In order to speed up the process of accessing a 2D element of such a multidimensional entity, the GeoTools NetCDF reader makes use of a set of ancillary files which are automatically generated during the first access to the dataset:

  • An H2 DB containing attributes for dimensions as well as the associated numeric Index.
  • A .idx file containing a binary index to quickly associate the numeric index to a NetCDF section which represents a selection of ranges along each dimension of the data array.

Warning

The .idx index might disappear in future releases to simplify data ingestion.

NetCDF indexer file

The NetCDF reader supports an indexer file which is a simplified version of the indexer shown on the previous chapter about ImageMosaic to control the indexing process for a NetCDF file.
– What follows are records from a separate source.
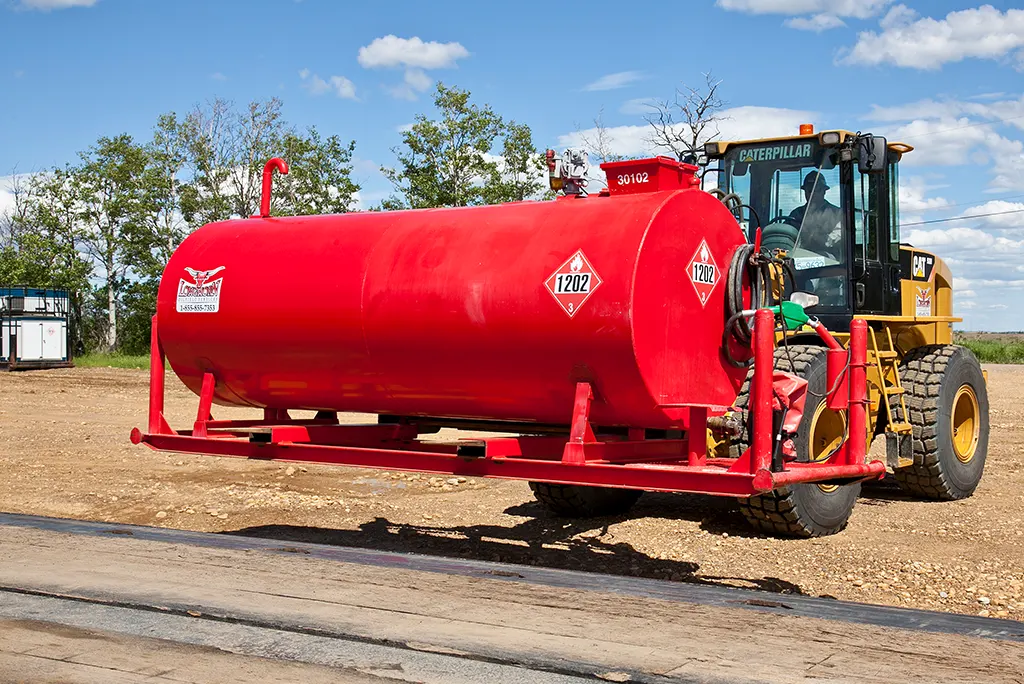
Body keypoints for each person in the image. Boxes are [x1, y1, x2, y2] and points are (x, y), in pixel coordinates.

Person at [789, 170, 843, 259]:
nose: (812, 193)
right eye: (809, 190)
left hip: (829, 264)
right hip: (797, 259)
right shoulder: (796, 214)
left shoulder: (837, 214)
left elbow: (834, 239)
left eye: (816, 189)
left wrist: (815, 237)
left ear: (824, 191)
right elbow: (786, 234)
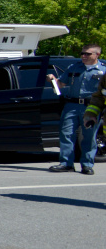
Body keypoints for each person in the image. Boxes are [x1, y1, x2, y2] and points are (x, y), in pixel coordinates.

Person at [47, 44, 105, 175]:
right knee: (66, 134)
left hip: (91, 107)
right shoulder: (74, 67)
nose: (83, 56)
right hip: (71, 106)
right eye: (82, 53)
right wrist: (52, 80)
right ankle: (66, 163)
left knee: (89, 136)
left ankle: (87, 165)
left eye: (87, 54)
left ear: (97, 55)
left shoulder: (103, 70)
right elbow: (61, 84)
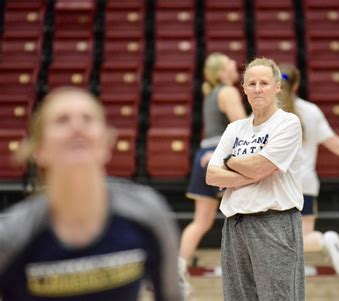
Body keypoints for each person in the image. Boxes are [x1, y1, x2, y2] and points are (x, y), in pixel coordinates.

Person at [0, 87, 182, 301]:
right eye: (62, 120)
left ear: (106, 143)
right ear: (40, 150)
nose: (77, 127)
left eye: (87, 118)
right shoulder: (13, 234)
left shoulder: (148, 213)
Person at [206, 58, 305, 300]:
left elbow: (261, 167)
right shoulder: (235, 128)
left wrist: (230, 161)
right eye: (252, 83)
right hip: (235, 225)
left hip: (275, 223)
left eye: (264, 83)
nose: (258, 88)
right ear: (244, 88)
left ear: (277, 87)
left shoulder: (288, 123)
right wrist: (252, 171)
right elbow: (211, 175)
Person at [278, 64, 339, 275]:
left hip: (277, 184)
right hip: (306, 182)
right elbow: (332, 141)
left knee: (274, 238)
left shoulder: (266, 111)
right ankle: (323, 241)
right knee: (303, 236)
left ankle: (320, 245)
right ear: (296, 85)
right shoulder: (311, 111)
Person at [178, 53, 246, 294]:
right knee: (245, 213)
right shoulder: (227, 91)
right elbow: (241, 128)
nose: (233, 64)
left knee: (201, 221)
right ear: (220, 72)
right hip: (220, 154)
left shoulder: (212, 93)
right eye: (228, 62)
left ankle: (177, 271)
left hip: (205, 153)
The NetCDF Indexer can be used to specify the name of the underlying variables we are interested in serving, in order to allow us to ignore some of them (in case we are not interested in serving some of those variable, explicitly ignoring them will make the initial indexing much faster as we will tell the internal parser to skip them). In addition it can be used to define the schema to be used by the H2 DB mapping as well as specifying coverage names remapping when needed (this will be illustrated in the next subsection).
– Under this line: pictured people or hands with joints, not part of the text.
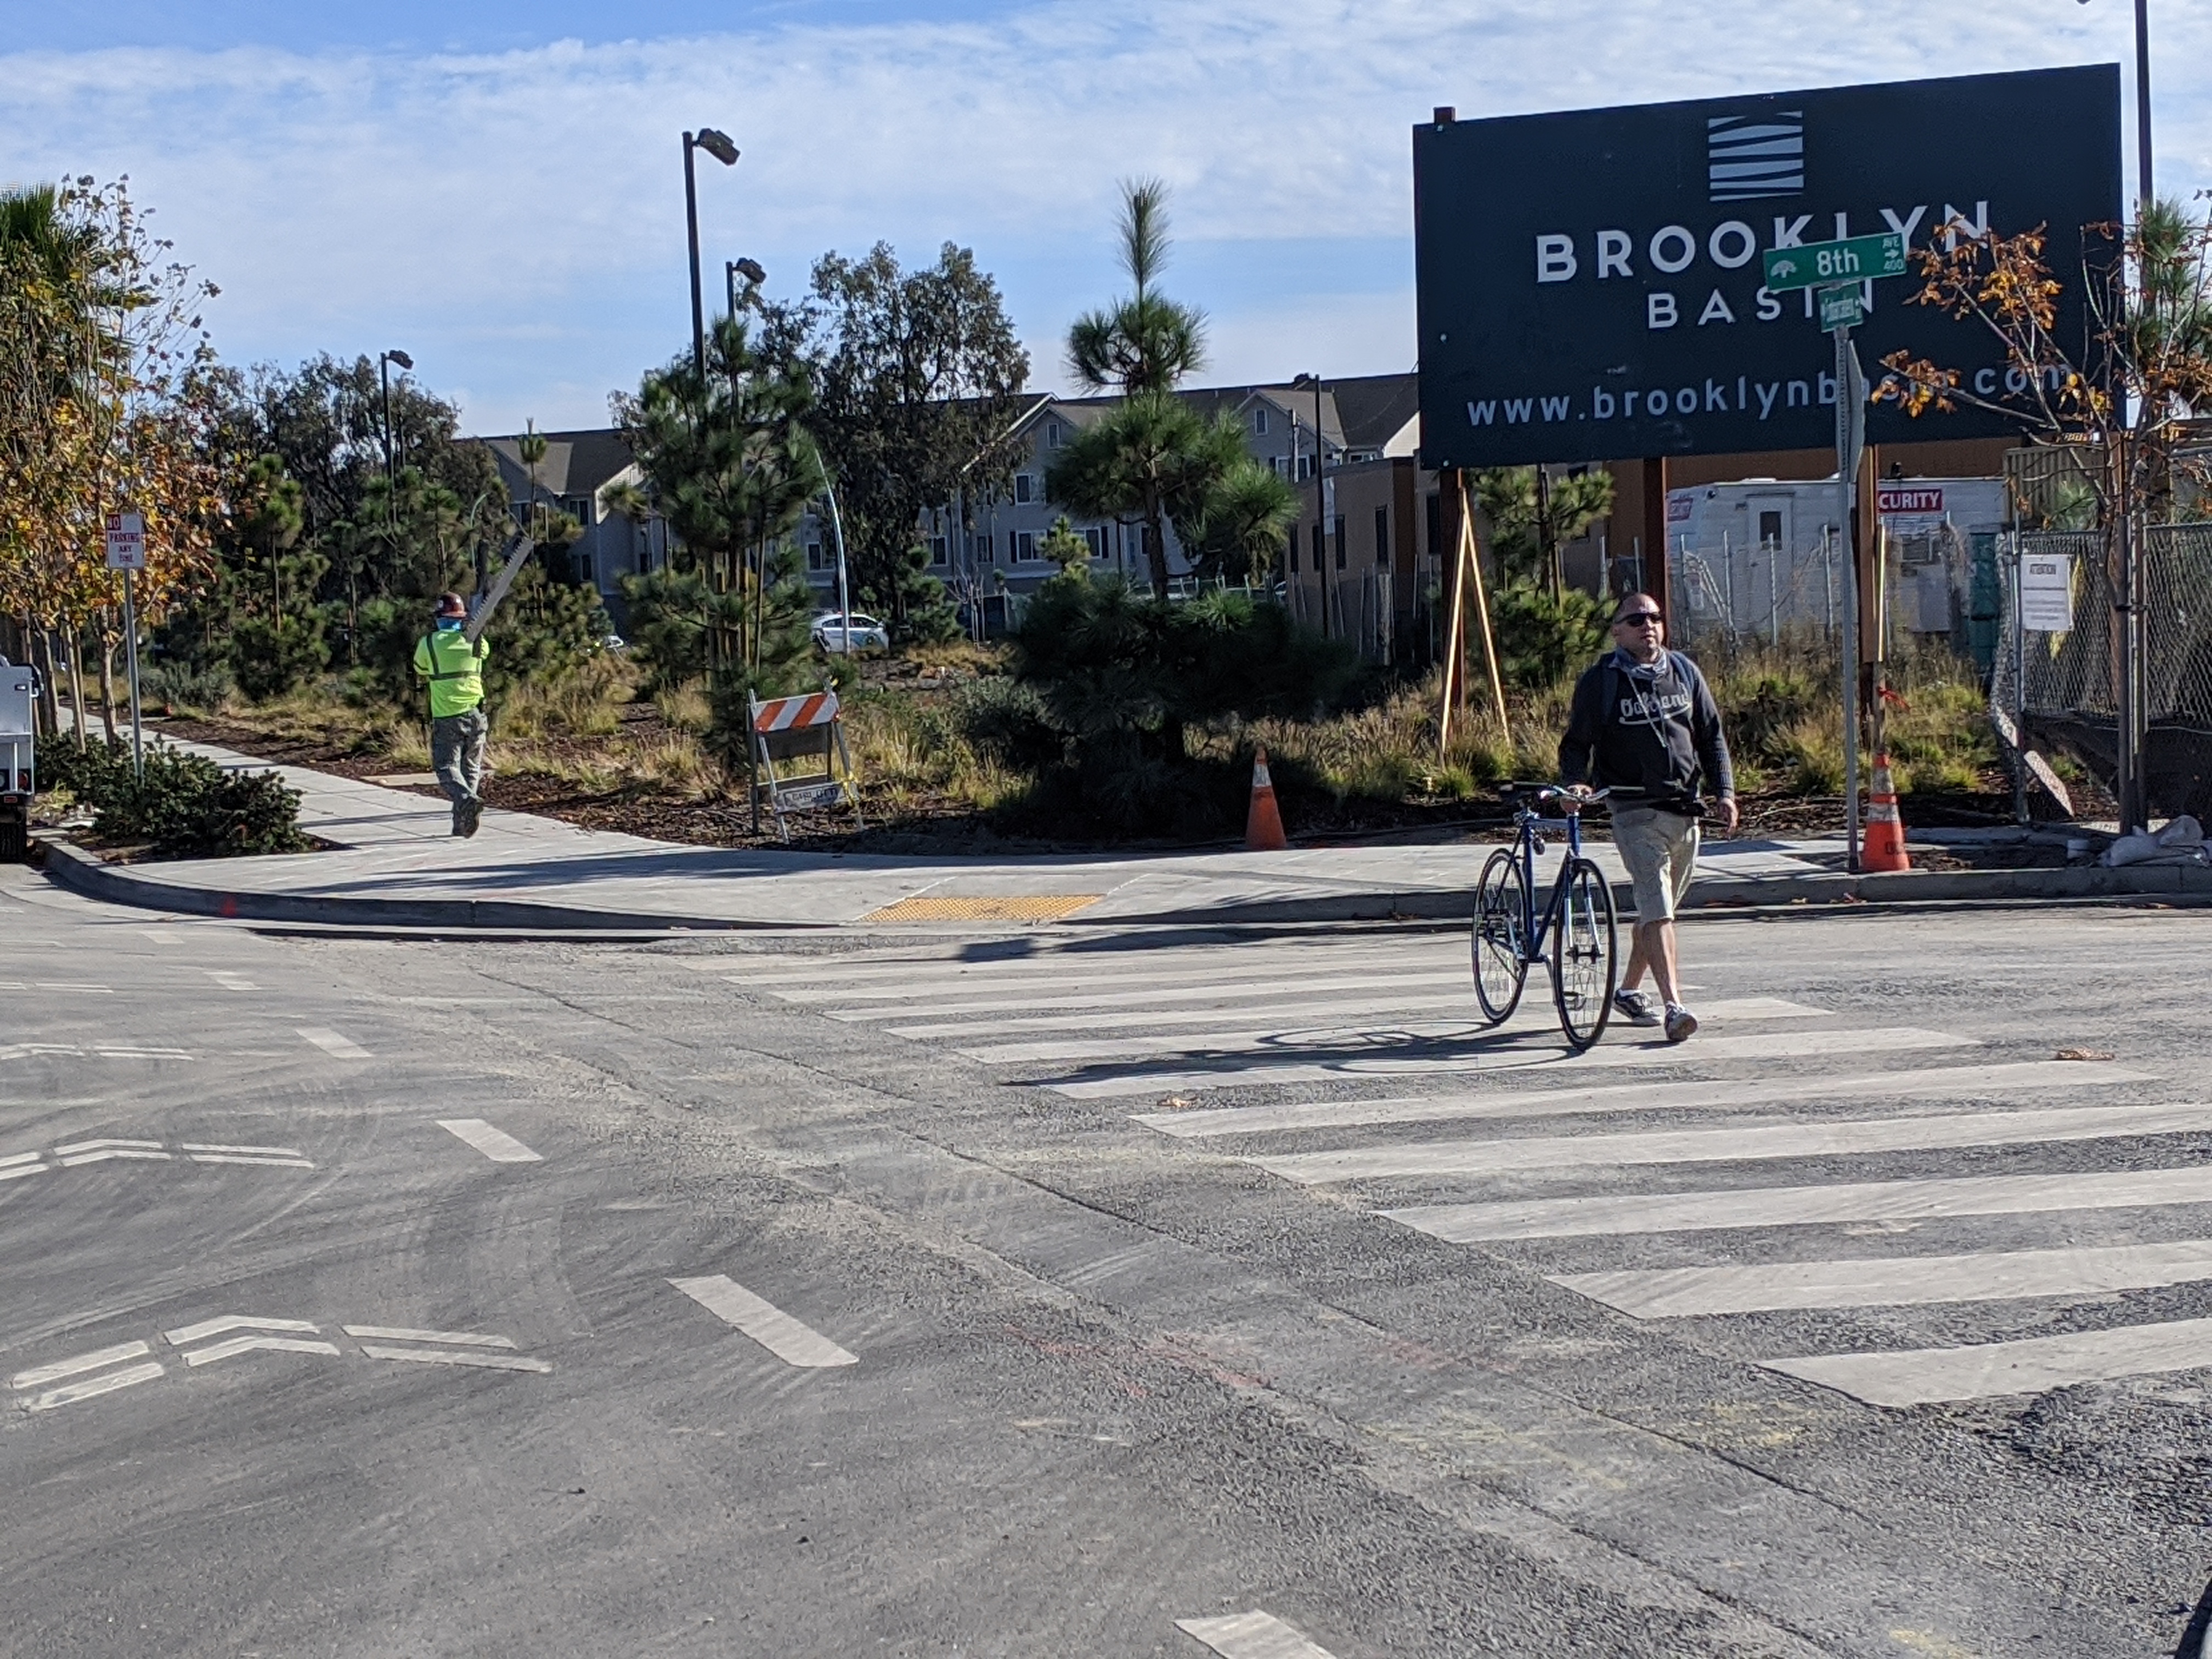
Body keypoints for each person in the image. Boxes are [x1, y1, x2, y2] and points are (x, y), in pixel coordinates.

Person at [1558, 592, 1736, 1044]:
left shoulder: (1684, 672)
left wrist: (1725, 792)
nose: (1649, 626)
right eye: (1636, 619)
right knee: (1657, 909)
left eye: (1656, 617)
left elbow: (1712, 737)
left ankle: (1628, 990)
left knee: (1660, 911)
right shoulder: (1601, 682)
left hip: (1685, 809)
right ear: (1617, 630)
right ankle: (1675, 1007)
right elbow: (1576, 743)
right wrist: (1576, 783)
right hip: (1634, 811)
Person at [413, 592, 490, 838]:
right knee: (471, 769)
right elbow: (484, 655)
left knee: (446, 767)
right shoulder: (477, 641)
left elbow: (419, 667)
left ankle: (467, 800)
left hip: (447, 715)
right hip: (477, 714)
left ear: (438, 619)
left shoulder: (428, 643)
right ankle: (462, 825)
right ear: (461, 618)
../../_images/indexer_schema1.png

NetCDF indexer schema

If the indexer file is not defined, the NetCDF reader automatically creates it.

NetCDF Sample Indexer File: customizing the internal H2 index schemas

Attributes composing the internal H2 index schema are automatically detected by inspecting the dimensions contained within the NetCDF file. By default, the schema contains the polygon geometry, the imageIndex column used to store the progressive index and the name of the dimensions composing the coverage.

However, you may want to manually specify the schema depending on your needs or rename your coverages.

The following file contains information about the atmosphere quality. It has been provided by EUMETSAT, European Organisation for the Exploitation of Meteorological Satellites.

  1. Execute again %TRAINING_ROOT%/toolsui.bat to open ToolsUI.

  2. Click on the open dataset icon to load a NetCDF sample as seen in the previous section.

  3. Navigate to the workshop directory %TRAINING_ROOT%/netcdf_data_dir/GOME2 and open the 20130102.METOPA.GOME2.NO2.PGL.nc file.

    ../../_images/netcdf_gome2no2.png

    Opening a NetCDF GOME2 dataset containing NO2 concentration.

    Note

    As you can see, this dataset contains a variable with name = z which has nothing to do with an elevation since it actually contains NO2 concentration.

  4. Navigate to the workshop directory %TRAINING_ROOT%/netcdf_data_dir/GOME2 and open the 20130102.METOPA.GOME2.O3.PGL.nc file.

    ../../_images/netcdf_gome2o3.png

    Opening a NetCDF GOME2 dataset containing O3 concentration.

    Note

    As you can see, same situation of the other dataset. O3 concentration is stored within a variable having name = z .

In this case, you may consider defining an indexer to allow to specify a better coverage Name.

<?xml version="1.0" encoding="UTF-8" standalone="yes"?>
<Indexer>
    <schemas>
        <schema name="default" >
            <attributes>
            the_geom:Polygon,coverage:String,imageindex:Integer
            </attributes>
        </schema>
    </schemas>
    <coverages>
        <coverage>
            <nameCollector>coverageNameCollector</nameCollector>
            <schema ref="default"></schema>
            <origName>z</origName>
        </coverage>
    </coverages>
    <collectors>
    <collector name="coverageNameCollector">
      <value>[A-z0-9]+(?=.PGL)</value>
      <spi>StringFileNameExtractorSPI</spi>
      <mapped>coverageName</mapped>
    </collector>
    </collectors>
</Indexer>
On that indexer, we have defined a default schema containing the listed attributes and a coverage using that default schema through reference (see the schema ref part). About the coverage definition:
  • origName reports the original name of that variable in the dataset

  • nameCollector refers to a coverageNameCollector definition to extract a different coverageName to be assigned to the coverage. This is very similar to what has been illustrated on imageMosaic Indexer XML while introducing PropertyCollectors.
    • value contains a regex to be applied to the file Name.
    • spi is the instance of Property collector used to extract the actual value.
    • mapped represents the property we are going to remap.